Digitally-enabled surveillance technologies can be used by both state agencies, and those who wish to hold them to account. The state agencies tend to hold the most power is using those capabilities, but they are not the only ways capable of using sophisticated digital technologies.
High-ranking and powerful New Zealanders are among the 150 million people hit by last year’s hacking of software company Adobe, ONE News has revealed.
ONE News has discovered this includes six workers at our spy agency, the GCSB; 75 Defence personnel; 3,200 Government employees including police; and 60 parliamentary staff, among them, Jason Ede – former adviser to John Key – linked to WhaleOil blogger Cameron Slater who had his emails hacked.
Questions were raised and discounted as to whether Rawshark had got his hacked emails at the same time.
But here’s what happened. Some time last year, a hacker stole the data of 150 million Adobe users and then shared it with other hackers, the same way pirated software is shared.
That hacked information is now stored on hard-drives around the world and anyone with IT knowhow can get it.
“This data has been promulgated across the world, and so the people who are most likely to have access to it are people that have bothered to go and get it, which are hackers,” Mr Ayers says.
Email accounts of six spy agency workers from the GCSB are among the hacked information, exposing their email addresses and passwords.
The GCSB says it was alerted to the incident at the time and took steps to deal with affected accounts.
This has long been indicated in some discussions about the surveillance society.: it can be used by both the state against it’s people, as well as being used by those wishing to hold state authorities to account.
Since the Snowden leaks, there has been a lot of concern about the widespread use of the digitally enabled spying by state services, against ordinary people, and/or people who wish to hold their government to account.
So much data, as indicated by the May 2013 hacks, held by diverse hackers is quite mind blowing. I’m not sure how this relates to our current political issues and debates in NZ, but it certainly is food for thought.
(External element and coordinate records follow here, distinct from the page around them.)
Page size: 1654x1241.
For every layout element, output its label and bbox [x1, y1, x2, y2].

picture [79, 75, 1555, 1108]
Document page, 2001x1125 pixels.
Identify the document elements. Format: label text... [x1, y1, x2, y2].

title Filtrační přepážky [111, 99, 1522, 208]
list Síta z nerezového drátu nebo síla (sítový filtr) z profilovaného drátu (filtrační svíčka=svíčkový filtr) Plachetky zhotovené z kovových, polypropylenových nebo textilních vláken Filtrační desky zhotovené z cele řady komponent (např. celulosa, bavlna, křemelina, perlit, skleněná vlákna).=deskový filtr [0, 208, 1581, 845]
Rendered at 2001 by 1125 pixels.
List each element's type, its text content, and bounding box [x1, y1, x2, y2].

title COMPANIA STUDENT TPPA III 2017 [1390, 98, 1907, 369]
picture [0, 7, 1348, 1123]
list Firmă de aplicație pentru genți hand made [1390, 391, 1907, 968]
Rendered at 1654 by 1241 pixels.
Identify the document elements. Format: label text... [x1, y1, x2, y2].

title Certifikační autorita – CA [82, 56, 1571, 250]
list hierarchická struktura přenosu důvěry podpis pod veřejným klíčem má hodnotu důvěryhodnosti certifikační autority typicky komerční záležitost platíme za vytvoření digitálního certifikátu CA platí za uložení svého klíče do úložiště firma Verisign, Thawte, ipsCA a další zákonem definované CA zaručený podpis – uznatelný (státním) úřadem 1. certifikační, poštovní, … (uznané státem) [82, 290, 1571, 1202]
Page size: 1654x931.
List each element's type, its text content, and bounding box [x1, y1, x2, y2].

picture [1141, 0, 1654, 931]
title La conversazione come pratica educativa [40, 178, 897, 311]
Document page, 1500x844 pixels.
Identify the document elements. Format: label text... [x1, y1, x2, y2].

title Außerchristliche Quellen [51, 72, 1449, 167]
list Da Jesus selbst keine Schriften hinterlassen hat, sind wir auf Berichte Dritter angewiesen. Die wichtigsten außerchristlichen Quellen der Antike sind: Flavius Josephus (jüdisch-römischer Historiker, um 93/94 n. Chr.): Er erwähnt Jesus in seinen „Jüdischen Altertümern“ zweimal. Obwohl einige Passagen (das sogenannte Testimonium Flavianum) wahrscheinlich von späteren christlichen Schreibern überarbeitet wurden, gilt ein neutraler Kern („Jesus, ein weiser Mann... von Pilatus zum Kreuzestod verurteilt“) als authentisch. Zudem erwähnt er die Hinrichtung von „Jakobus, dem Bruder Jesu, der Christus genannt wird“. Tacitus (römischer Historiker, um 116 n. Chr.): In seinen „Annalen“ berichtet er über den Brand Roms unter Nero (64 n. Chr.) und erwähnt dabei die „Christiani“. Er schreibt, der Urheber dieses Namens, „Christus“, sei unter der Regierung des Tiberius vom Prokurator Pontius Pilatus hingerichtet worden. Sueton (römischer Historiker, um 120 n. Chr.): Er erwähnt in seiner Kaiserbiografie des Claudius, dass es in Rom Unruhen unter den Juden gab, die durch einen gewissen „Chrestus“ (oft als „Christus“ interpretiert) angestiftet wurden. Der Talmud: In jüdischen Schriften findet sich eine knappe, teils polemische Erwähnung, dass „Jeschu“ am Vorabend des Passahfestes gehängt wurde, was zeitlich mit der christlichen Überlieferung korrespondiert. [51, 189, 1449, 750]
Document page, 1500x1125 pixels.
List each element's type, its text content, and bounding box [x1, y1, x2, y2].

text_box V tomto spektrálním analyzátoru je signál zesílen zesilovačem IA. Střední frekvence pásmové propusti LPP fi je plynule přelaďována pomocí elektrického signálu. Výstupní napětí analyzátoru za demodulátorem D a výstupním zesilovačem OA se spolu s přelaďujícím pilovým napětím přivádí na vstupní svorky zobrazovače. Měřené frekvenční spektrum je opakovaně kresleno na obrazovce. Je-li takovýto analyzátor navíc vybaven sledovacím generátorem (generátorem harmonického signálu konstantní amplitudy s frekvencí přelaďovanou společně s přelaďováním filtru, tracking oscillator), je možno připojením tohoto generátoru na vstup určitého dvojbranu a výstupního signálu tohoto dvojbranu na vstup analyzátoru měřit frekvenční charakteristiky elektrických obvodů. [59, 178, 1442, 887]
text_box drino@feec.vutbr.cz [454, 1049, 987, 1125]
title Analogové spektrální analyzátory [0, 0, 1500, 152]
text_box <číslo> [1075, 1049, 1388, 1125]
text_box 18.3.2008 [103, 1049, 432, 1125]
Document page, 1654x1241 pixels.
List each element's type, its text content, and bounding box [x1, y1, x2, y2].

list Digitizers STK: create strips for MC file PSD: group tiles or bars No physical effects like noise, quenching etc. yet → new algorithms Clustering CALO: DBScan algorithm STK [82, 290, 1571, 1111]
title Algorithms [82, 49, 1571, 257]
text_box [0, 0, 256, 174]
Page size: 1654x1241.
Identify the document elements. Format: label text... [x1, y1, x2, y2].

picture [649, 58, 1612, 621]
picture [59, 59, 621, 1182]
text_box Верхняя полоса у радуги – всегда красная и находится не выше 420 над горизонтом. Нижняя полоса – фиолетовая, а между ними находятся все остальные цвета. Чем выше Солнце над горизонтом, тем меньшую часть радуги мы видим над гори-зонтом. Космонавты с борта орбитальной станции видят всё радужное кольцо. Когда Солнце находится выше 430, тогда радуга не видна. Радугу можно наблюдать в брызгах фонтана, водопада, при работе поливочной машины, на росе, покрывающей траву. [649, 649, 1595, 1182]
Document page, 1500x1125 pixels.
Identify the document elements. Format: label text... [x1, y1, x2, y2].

The best protection against misuse of surveillance capabilities is a strong public service media, on and offline, greater government transparency, and stronger democratic engagement with the general population.
Update: Some 2013 history & Anonymous
It is interesting that when the hack happened in May 2013 and in the months following there was no mention of the hack in the mainstream news. It is even more interesting, given that there was a lot going on with respect to state surveillance at the time. in May 2013, the TICS and GCSB Bills were going through parliament. There were protests against these laws in July 2013.
In August, the new GCSB law, extending it’s brief into surveillance of NZ citizens, and to a focus on “economic security” became law.
During the same months last year, there was widespread discussion about the Snowden leaks of NSA capabilities. in May there were leaks about Thin Thread, and the ability to harvest metadata. In June, many kiwis were expressing concern about Prism.
Also in August, the hacking group calling themselves “Anonymous” issued a warning to the NZ government, in a chilling video:
Opening with “Greetings citizens of New Zealand”, the eight-minute video launches a full scale attack on Prime Minister John Key, warning Kiwis of the dangers of their country becoming more like the USA.
“To the citizens of New Zealand: Due to the inevitable corruption of your government we have decided to broaden the scope of our NZ operations.”
During the next week operation kiwi freedom will come in to full affect, with the video transcript ending with:
WE ARE ANONYMOUS.
WE ARE LEGION.
WE DO NOT FORGIVE.
WE DO NOT FORGET.
NEW ZEALAND GOVERNMENT.
YOU SHOULD HAVE EXPECTED US.
There seems to be some sort of digital warfare going on. The public only gets a small amount of information on it, so it is hard to understand exactly what is going on.